Vol. 1 No. 3 …French Laundry update; Wine ‘Investment’ Clubs

According to the Napa Valley Register and other sources, most of the wine stolen from the French Laundry on Christmas Day was recovered in…of all places…Greensboro, North Carolina? Don’t have the details on how, or why it was there, OR how they located it. Those of you who have had property stolen know the frustration of having the property held pending trial – which in this case may or may not occur since they have no suspects in custody, or even identified. So where is the wine now? In the ‘safest’ place the authorities could find: the French Laundry’s OWN wine cellar. Wait…wasn’t that where it was stolen from? Worse, they cannot sell it until the investigation is complete. (Why does the evidence have to be held when there are so many ways of authenticating evidence today…and it is not ‘unknown’ for evidence to disappear even while in police custody (aren’t you shocked?)

Unanswered:

First and foremost: was the wine damaged? How was it cared for after the theft and AFTER the police recovered it? Would you buy the wine if you were dining there? Not TB, no way! Keller most likely would have done better had he been able to collect the insurance and buy more wine like it!

Next item on the agenda: According to the January 23, 2015 issue of Financial Advisor magazine, “more than half a dozen firms peddling wine investments, in the U.K. alone went belly up last year. “Why have there been so many flops?” There are lots of reasons…the article cites one fund, The Wine Trust, in the U.S., where investors put their money for eight years, but here’s the rub (at least to TB): they have $15-20 million in assets. When something goes wrong what can they do? Sell? To whom?

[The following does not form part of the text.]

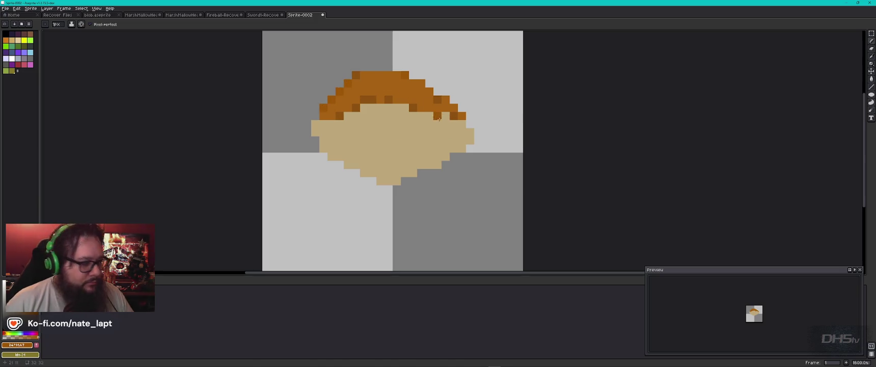
Step: Adjust the drawing colour and place the small emblem pixel on the hat
{"action": "left_click", "coordinate": [6, 335]}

Another fund, Belgium-based, had wine assets worth 102 million Euros ($115 million in today’s market – $125 million according to the article which illustrates yet another risk: currency – at the end of 2012, then someone questioned their valuation methods! Like a fire in a theater, investors headed for that small ‘doorway’, and the fund could not meet ‘net redemptions’ (a not uncommon problem of any mutual fund – stocks, bonds, options, etc.

Besides ‘questionable’ appraisal methods (remember they use last price at auction…and there could be just one fool…or there could be trading among several holders…it happens in small stocks…and especially penny stocks, so why not wine? This is not to imply that the fund managers are dishonest (talking about wine), but they wouldn’t know why the price was being bid up if the ‘group’ consisted of several high-profile members.

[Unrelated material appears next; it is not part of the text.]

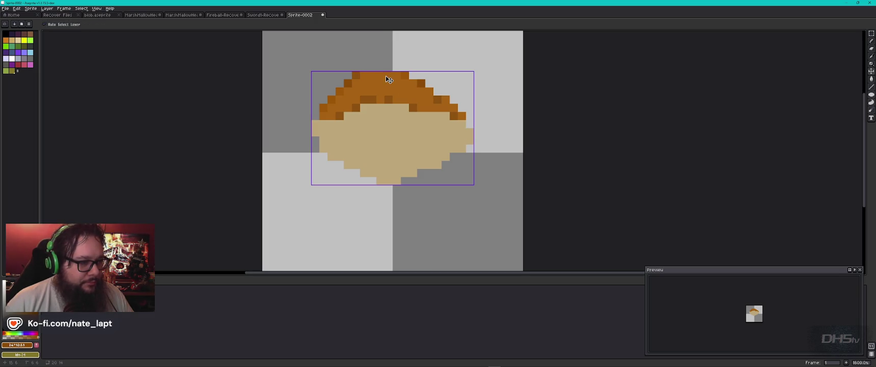
{"action": "left_click", "coordinate": [379, 81], "text": "alt"}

Why would they do that? Why would a known billionaire and expert on wine have created counterfeit bottles and attested to their authenticity? Why did Cruse, a famous French wine negociant (not to be confused with a California firm with the same name), would risk, and eventually destroy the firm’s long-established¬† reputation by bottling cheaper wine as Pouilly-Fuisse? They were eventually charged, convicted and heavily fined. There have been several scandals, the worst being when methanol was put in Italian wine, killing six and injuring at least 30. The point is that wine prices are especially susceptible to scandal. To TB it is like people who don’t trust the U.S. Dollar, so they are investing in Bitcoins!

Back to investment clubs and the FA article. They discuss a 2009 bottle of Chateau Smith Haut Lafitte which rose by 143 percent between June 2010 and December of the same year! Meanwhile, French first-growth wines rose by 345 percent between 2005 and 2011 before falling 41 percent through November 2014. Let TB clarify this for you: that 41% decline is off the 345% which would reduce the gain to 203% – which means you had better have gotten in very early! Conversely, to get back to the high would require a 70% increase (something even stock investors fail to understand!).

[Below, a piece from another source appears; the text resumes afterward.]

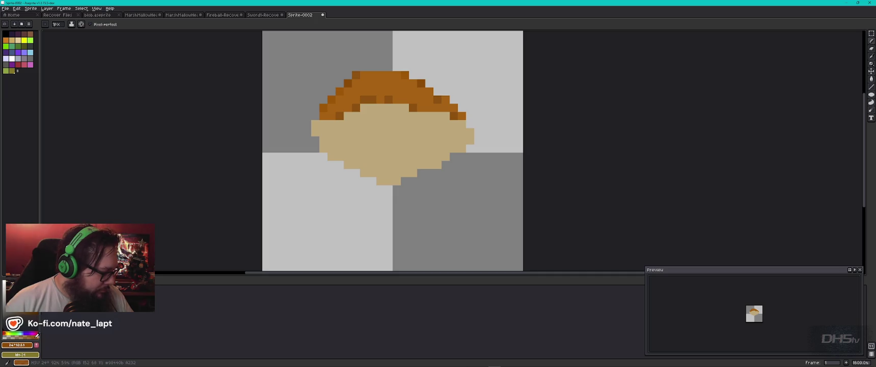
{"action": "left_click", "coordinate": [383, 78], "text": "alt"}
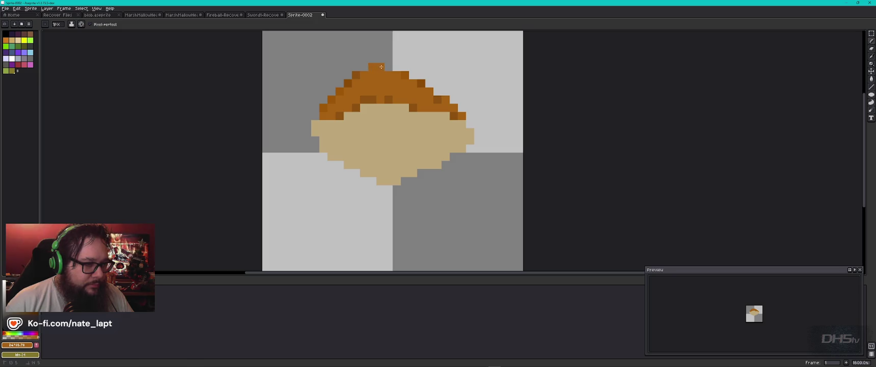
{"action": "key", "text": "alt+Tab"}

But the real catalyst for price escalation was the Chinese, who shifted their attention from first growth Bordeaux to premier cru Burgundy, causing a reversal of fortune. Worse yet, the Chinese government cracked down on bribes of public officials (TB is SHOCKED), thus slashing demand. Recall TB’s comments in the first blog, citing Red Obsession, which stated that all of the great wine would be bought by the Chinese? TB’s response was: the same was said in 1988 – the year before the Japanese economy imploded and hasn’t recovered since then. Even diamonds aren’t forever, right Mr. Bond?

So TB will close with the same advice that he began this blog with: drink what you like, and buy what you like…not what some industry-anointed expert says you should…you will be happier and you will have more money in your pocket.